Guest Op-ed: When It Comes to Opioids, the Best Option Is Prevention

By Zafeer Baber, Pain Physician, Lahey Hospital

Six years after America’s Surgeon General declared that nicotine was as addictive as heroin and cocaine, executives of the seven largest tobacco manufacturers were called to testify before Congress.

When asked whether he believed nicotine was addictive, William Campbell, then CEO of Philip Morris USA, gave a firm ‘no.’

Less than two years later, in 1996, then Massachusetts Attorney General Scott Harshbarger filed a lawsuit against Big Tobacco claiming that the industry knowingly sold an addictive product and engaged in “a conspiracy to mislead, deceive and confuse” the people of Massachusetts about the dangers of cigarettes.

From the multi-state litigation came the now infamous Cigarette Papers that demonstrated that the tobacco industry believed in the addictive effects of cigarettes as far back as the 1960s. The Commonwealth was awarded more than $8 billion in damages.

Nearly 20 years later, the Commonwealth is facing a different public health crisis built on the deceitful marketing practices of another drug industry. In the 1990s and early 2000s, Purdue Pharma, the makers of Oxycontin, launched an aggressive campaign targeting both patients and physicians promoting the idea that the risk of opioid addiction among people with chronic pain was extremely low. Again, this was a lie. In 2007, the company and three of its executives pled guilty to misrepresenting the addictive and abusive potential of Oxycontin. More recently, in the wake of a leaked Justice Department report showing that Purdue Pharma had known for years that people were abusing its medication, Massachusetts Attorney General Maura Healey announced plans to sue the company, as well as its executives and directors.

The similarities between the two cases are striking.

Both industries have been accused of creating a public health crisis in the pursuit of profit. More than 200,000 people died from prescription-related opioid overdoses from 1996 to 2016, according to estimates from the Centers for Disease Control and Prevention, and more than five times as many people died in 2016 from prescription opioid overdoses than in 1999.

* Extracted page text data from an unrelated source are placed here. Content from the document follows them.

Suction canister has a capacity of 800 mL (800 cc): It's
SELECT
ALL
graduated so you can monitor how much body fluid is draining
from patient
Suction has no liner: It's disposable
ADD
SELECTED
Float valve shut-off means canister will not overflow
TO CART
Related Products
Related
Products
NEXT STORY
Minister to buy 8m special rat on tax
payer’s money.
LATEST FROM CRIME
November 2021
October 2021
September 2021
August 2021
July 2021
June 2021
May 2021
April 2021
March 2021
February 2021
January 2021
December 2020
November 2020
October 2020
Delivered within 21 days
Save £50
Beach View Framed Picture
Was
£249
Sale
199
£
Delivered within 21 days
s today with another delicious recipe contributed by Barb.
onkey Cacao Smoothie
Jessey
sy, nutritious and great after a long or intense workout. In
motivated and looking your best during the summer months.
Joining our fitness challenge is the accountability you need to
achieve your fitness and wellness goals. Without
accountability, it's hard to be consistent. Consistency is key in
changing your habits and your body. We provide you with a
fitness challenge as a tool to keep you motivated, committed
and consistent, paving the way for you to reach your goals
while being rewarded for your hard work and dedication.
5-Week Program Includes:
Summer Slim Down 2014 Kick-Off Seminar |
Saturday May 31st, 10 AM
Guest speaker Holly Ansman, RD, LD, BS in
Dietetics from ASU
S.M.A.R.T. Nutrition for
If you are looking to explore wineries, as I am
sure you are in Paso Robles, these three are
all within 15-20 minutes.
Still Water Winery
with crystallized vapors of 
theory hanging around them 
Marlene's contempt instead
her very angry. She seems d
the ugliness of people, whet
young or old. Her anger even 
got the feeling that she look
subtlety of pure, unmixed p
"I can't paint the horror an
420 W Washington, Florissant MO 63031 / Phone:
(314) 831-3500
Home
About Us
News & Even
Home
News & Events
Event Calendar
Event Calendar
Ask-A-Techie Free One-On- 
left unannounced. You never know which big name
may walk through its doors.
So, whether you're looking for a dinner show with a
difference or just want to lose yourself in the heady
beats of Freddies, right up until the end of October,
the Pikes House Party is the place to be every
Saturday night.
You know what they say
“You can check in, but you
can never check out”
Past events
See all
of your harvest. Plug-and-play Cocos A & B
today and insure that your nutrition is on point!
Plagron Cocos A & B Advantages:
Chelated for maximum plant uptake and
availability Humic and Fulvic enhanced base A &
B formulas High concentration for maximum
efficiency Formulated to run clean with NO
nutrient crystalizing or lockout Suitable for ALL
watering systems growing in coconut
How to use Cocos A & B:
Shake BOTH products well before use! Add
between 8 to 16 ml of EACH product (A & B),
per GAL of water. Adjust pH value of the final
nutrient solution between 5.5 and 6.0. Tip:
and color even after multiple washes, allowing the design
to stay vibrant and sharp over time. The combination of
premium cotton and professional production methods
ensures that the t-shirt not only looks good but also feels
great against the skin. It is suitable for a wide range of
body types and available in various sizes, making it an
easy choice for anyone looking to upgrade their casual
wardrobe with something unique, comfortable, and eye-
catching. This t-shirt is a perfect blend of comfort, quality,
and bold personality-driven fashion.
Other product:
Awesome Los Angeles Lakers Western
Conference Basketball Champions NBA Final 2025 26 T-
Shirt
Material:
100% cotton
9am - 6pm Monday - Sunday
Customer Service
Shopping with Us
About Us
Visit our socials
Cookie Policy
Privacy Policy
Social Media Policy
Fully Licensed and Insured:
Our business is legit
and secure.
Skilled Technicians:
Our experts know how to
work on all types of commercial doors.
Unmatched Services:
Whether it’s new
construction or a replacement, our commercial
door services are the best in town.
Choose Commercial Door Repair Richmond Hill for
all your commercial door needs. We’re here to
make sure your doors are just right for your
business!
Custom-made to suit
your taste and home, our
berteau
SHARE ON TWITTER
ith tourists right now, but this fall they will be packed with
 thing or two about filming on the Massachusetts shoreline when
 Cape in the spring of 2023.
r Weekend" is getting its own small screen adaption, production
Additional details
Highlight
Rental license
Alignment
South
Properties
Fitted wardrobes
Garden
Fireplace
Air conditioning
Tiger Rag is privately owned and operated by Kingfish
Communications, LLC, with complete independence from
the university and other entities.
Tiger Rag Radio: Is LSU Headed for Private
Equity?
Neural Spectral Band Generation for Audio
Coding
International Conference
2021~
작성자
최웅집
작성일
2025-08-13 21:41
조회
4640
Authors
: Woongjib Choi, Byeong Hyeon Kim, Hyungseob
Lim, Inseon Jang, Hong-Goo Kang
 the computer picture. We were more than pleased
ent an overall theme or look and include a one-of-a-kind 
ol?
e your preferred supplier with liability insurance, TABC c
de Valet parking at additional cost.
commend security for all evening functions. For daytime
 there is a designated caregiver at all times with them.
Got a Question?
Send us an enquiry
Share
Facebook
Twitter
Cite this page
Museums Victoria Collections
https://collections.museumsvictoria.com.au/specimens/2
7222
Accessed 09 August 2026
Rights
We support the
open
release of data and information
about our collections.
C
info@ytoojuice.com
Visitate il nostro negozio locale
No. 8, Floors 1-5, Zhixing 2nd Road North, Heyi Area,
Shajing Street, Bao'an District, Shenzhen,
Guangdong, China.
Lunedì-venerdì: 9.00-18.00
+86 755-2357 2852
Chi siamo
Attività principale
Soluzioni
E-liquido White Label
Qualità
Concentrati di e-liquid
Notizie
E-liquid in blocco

Both industries hid their addictive effects while exaggerating their benefits (R.J Reynolds once told their customers to smoke a Camel cigarette between each course of their Thanksgiving dinner as an “aid to digestion”). 

The similarities between the two drugs go far beyond marketing. Studies have shown that the two have similar impacts on the brain, triggering the release of dopamine from the brain’s pleasure center – a key aspect of addiction.

Although there is no single panacea for all forms of addiction, many of the lessons learned from tobacco can be applied to the treatment of opioid addiction. Scientifically validated treatments exist for combating nicotine dependence, such as counseling, support groups, medications and Nicotine Replacement Therapy (nicotine gum, patches, etc.). Similarly, opioid substitution with medications like Methadone and Suboxone can be used to curb cravings and blunt the euphoric effects of opioids like Oxycontin, fentanyl, and even heroin.

The opioid crisis will require policy action at all levels. A decade ago, the Affordable Care Act provided increased access to smoking cessation programs. Congress must increase funding towards opioid dependence programs as well. Indeed, tobacco control organizations like the Truth Initiative have already expanded their public education campaigns to opioids.

Overly restrictive federal licensing laws limiting Suboxone prescriptions need to be relaxed. On the state level, the legislature needs to increase access to opioid addiction programs and make access to Naloxone, an overdose-reversing agent, less burdensome.

On the city level, local governments can take the lead by expanding needle exchange programs, which have been scientifically proven to decrease the spread of HIV among intravenous drug users. Just recently, Boston and Cambridge mayors Marty Walsh and Marc McGovern visited safe injection sites in Canada and expressed openness to the idea of bringing such sites here. 

Finally, physicians need to have honest conversations with their patients about the addictive effects of opioids. Patients will also have to take control of their care by having realistic expectations about pain control and do everything in their power to make sure their prescription does not get into the hands of someone else.

There is definitely a role for opioids, including Oxycontin, in the treatment of pain such as end of life care, those who have terminal cancer or a recent surgery. But like tobacco, the best option is always prevention.